1. We should be prepared to inform the Soviet Union that, for the duration of the agreement, we do not intend to substantially alter our current pattern of submarine operations in the Indian Ocean. In return, we would expect a statement that the Soviet Union would not substantially alter its own recent pattern of submarine deployments. To this end, we should seek agreement that neither side will establish, maintain, deploy or utilize facilities in the region, ashore or afloat, that have the primary function or are dedicated to the forward support of deployed submarines.

2. We should inform the Soviets that we do not intend to deploy B–52 aircraft to the area during the period of the agreement. In return, we should seek a Soviet statement that they will not deploy land-based strike aircraft to the region.

3. We should seek agreement that neither side will initiate construction of new facilities in the region for its own use beyond those currently programmed.
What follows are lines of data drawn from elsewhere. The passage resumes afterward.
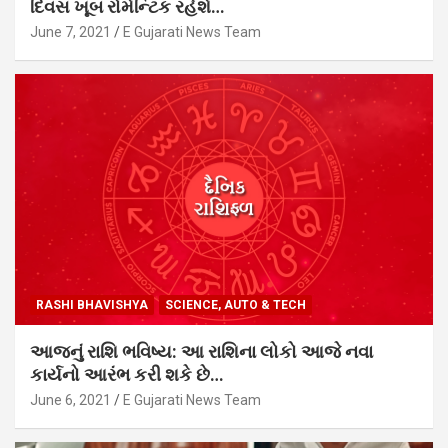
દિવસ ખૂબ રોમેન્ટિક રહેશે…
June 7, 2021
E Gujarati News Team
RASHI BHAVISHYA
SCIENCE, AUTO & TECH
આજનું રાશિ ભવિષ્ય: આ રાશિના લોકો આજે નવા
કાર્યનો આરંભ કરી શકે છે…
June 6, 2021
E Gujarati News Team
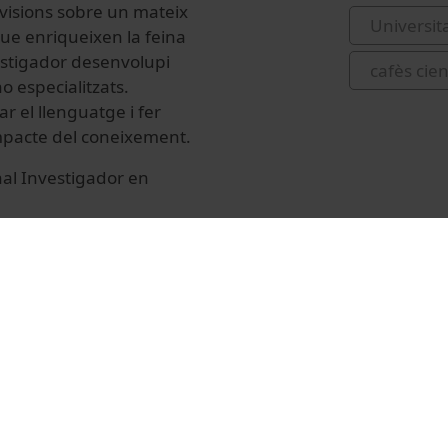
visions sobre un mateix
Universit
que enriqueixen la feina
estigador desenvolupi
cafès cien
o especialitzats.
ar el llenguatge i fer
’impacte del coneixement.
nal Investigador en
rganitzats per la Unitat
e la Nit Europea de la
tiva té el
Horitzó Europa de la
425 (101162003).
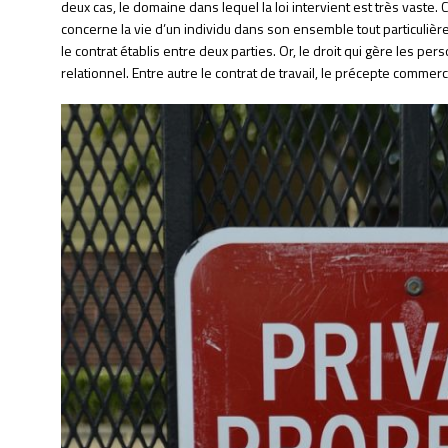
deux cas, le domaine dans lequel la loi intervient est très vaste. Cel
concerne la vie d’un individu dans son ensemble tout particulièrem
le contrat établis entre deux parties. Or, le droit qui gère les 
relationnel. Entre autre le contrat de travail, le précepte commercia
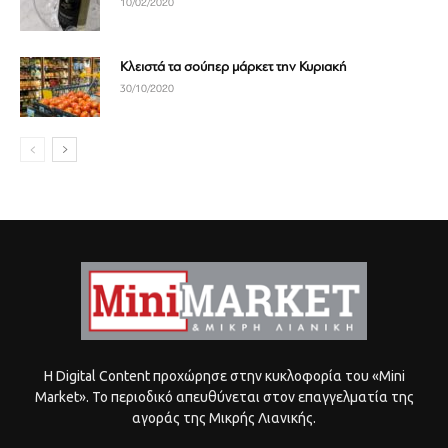
10/02/2020
Κλειστά τα σούπερ μάρκετ την Κυριακή
30/10/2020
Η Digital Content προχώρησε στην κυκλοφορία του «Mini
Market». Το περιοδικό απευθύνεται στον επαγγελματία της
αγοράς της Μικρής Λιανικής.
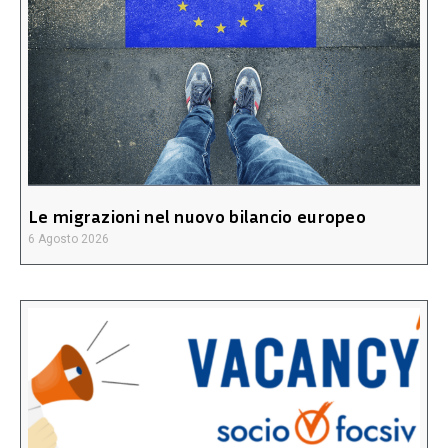
Le migrazioni nel nuovo bilancio europeo
6 Agosto 2026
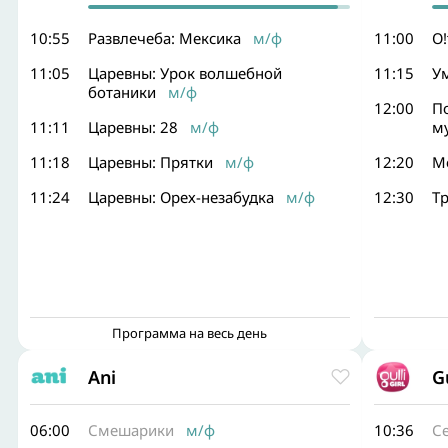
10:55
Развлечеба: Мексика
м/ф
11:00
О
11:05
Царевны: Урок волшебной
11:15
У
ботаники
м/ф
12:00
П
11:11
Царевны: 28
м/ф
м
11:18
Царевны: Прятки
м/ф
12:20
М
11:24
Царевны: Орех-незабудка
м/ф
12:30
Тр
Программа на весь день
Ani
Gu
06:00
Смешарики
м/ф
10:36
Се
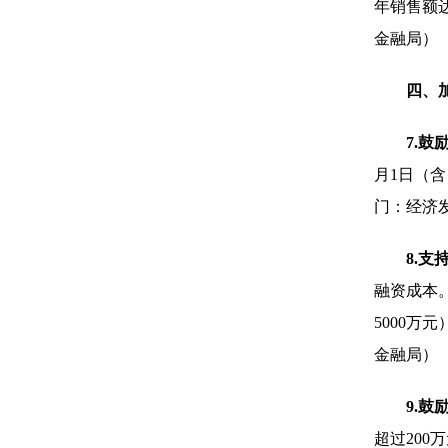
年销售额达
金融局）
四、
7.
月1日（
门：经济
8.
融资成本。
5000
金融局）
9.
超过20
Facilities constructed by or for littoral states with the assistance of either party could be used only for occasional routine port visits of limited duration.

4. While favoring a generalized declaration of restraint, we should not preclude the possibility of a more detailed agreement at some future date.

5. We should inform the Soviet Union that we will be prepared, once agreement is reached on stabilization, to move promptly to consideration of possible mutual reductions.

6. The recommendations of the working group, as agreed by the SCC, are approved for use in the forthcoming round as appropriate.

The Secretary of Defense should monitor closely the pace of construction at Diego Garcia and inform the SCC well in advance of developments which could have a significant impact on the negotiating process, e.g. commencement of construction on ammunition storage facilities and extension of the runway beyond 10,500 feet.

The U.S. delegation should proceed to develop position papers for the next round of discussions with the USSR on the basis of the Presidential guidance above. A further SCC meeting will be called if required to resolve major areas of disagreement.

Zbigniew Brzezinski
  1. Source: Carter Library, National Security Affairs, Staff Material, Middle East, Subject File, Box 26, Indian Ocean Talks: Round II Washington: 9/20–25/77. Secret; Sensitive. Sick sent the memorandum to Brzezinski under a September 20 covering memorandum, noting that it incorporated the “guidance for the next round approved by the President.”